[Collected data]
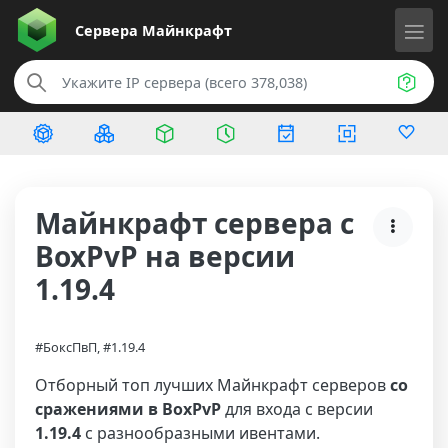
Сервера
Майнкрафт
Майнкрафт сервера с
BoxPvP на версии
1.19.4
#БоксПвП, #1.19.4
Отборный топ лучших Майнкрафт серверов
со
сражениями в BoxPvP
для входа с версии
1.19.4
с разнообразными ивентами.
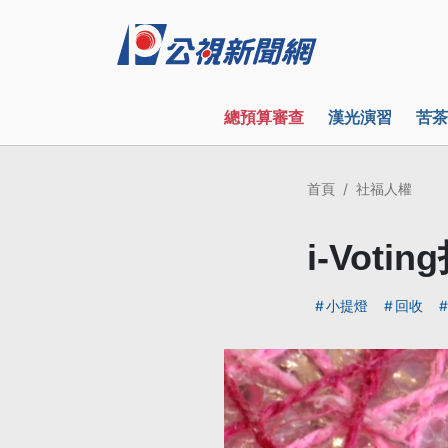
總預算審查
漢光演習
苦茶
首頁
社福人權
i-Vot
小提燈
回收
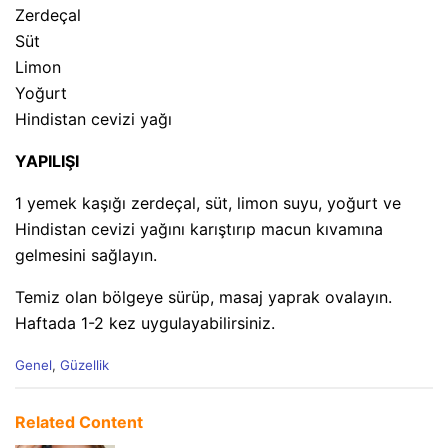
Zerdeçal
Süt
Limon
Yoğurt
Hindistan cevizi yağı
YAPILIŞI
1 yemek kaşığı zerdeçal, süt, limon suyu, yoğurt ve
Hindistan cevizi yağını karıştırıp macun kıvamına
gelmesini sağlayın.
Temiz olan bölgeye sürüp, masaj yaprak ovalayın.
Haftada 1-2 kez uygulayabilirsiniz.
C
Genel
,
Güzellik
a
t
e
Related Content
g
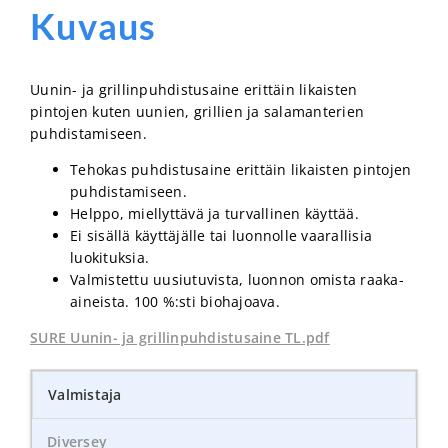
Kuvaus
Uunin- ja grillinpuhdistusaine erittäin likaisten
pintojen kuten uunien, grillien ja salamanterien
puhdistamiseen.
Tehokas puhdistusaine erittäin likaisten pintojen
puhdistamiseen.
Helppo, miellyttävä ja turvallinen käyttää.
Ei sisällä käyttäjälle tai luonnolle vaarallisia
luokituksia.
Valmistettu uusiutuvista, luonnon omista raaka-
aineista. 100 %:sti biohajoava.
SURE Uunin- ja grillinpuhdistusaine TL.pdf
Valmistaja
Diversey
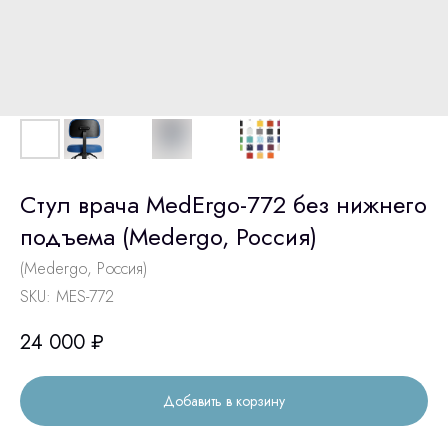
Стул врача MedErgo-772 без нижнего
подъема (Medergo, Россия)
(Medergo, Россия)
SKU:
MES-772
24 000
₽
Добавить в корзину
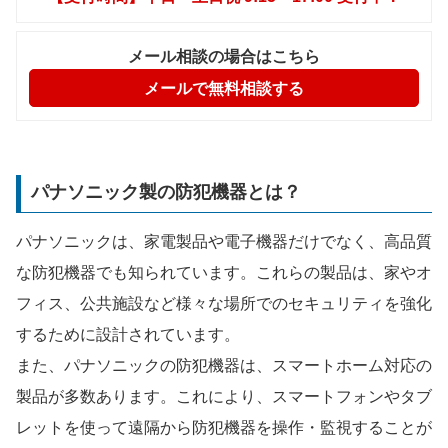
メール相談の場合はこちら
メールで無料相談する
パナソニック製の防犯機器とは？
パナソニックは、家電製品や電子機器だけでなく、高品質
な防犯機器でも知られています。これらの製品は、家やオ
フィス、公共施設など様々な場所でのセキュリティを強化
するために設計されています。
また、パナソニックの防犯機器は、スマートホーム対応の
製品が多数あります。これにより、スマートフォンやタブ
レットを使って遠隔から防犯機器を操作・監視することが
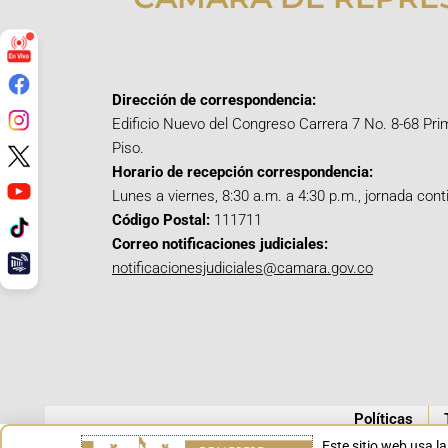
Dirección de correspondencia:
Edificio Nuevo del Congreso Carrera 7 No. 8-68 Pri
Piso.
Horario de recepción correspondencia:
Lunes a viernes, 8:30 a.m. a 4:30 p.m., jornada cont
Código Postal:
111711
Correo notificaciones judiciales:
notificacionesjudiciales@camara.gov.co
Políticas
Este sitio web usa l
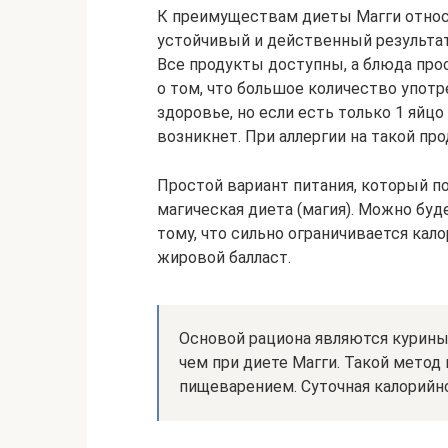
К преимуществам диеты Магги относит
устойчивый и действенный результа
Все продукты доступны, а блюда про
о том, что большое количество упот
здоровье, но если есть только 1 яйцо
возникнет. При аллергии на такой пр
Простой вариант питания, который п
магическая диета (магия). Можно буде
тому, что сильно ограничивается кал
жировой балласт.
Основой рациона являются куриные
чем при диете Магги. Такой метод 
пищеварением. Суточная калорийно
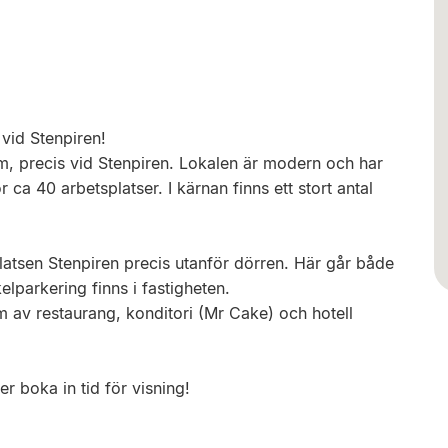
 vid Stenpiren!
, precis vid Stenpiren. Lokalen är modern och har
ca 40 arbetsplatser. I kärnan finns ett stort antal
platsen Stenpiren precis utanför dörren. Här går både
parkering finns i fastigheten.
rm av restaurang, konditori (Mr Cake) och hotell
er boka in tid för visning!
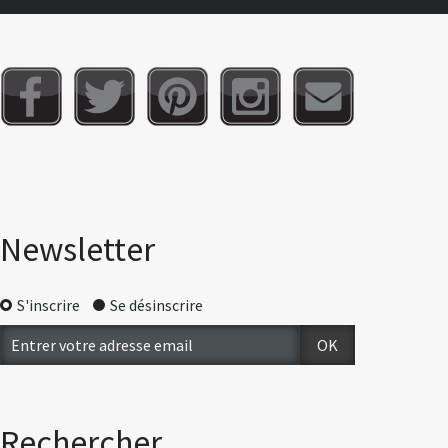
Newsletter
S'inscrire
Se désinscrire
Rechercher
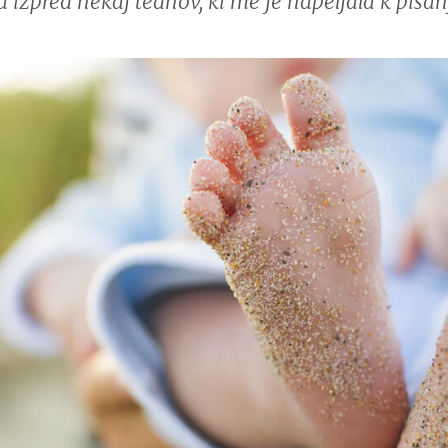
 izpred nekaj tednov, ki me je napeljala k pisan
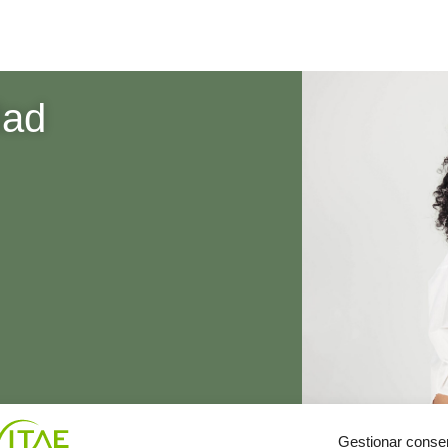
dad
Gestionar conse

> Work item: Using the records above, give the count of lines with the word "Россия", and write nothing more.

> Exercise solution: 2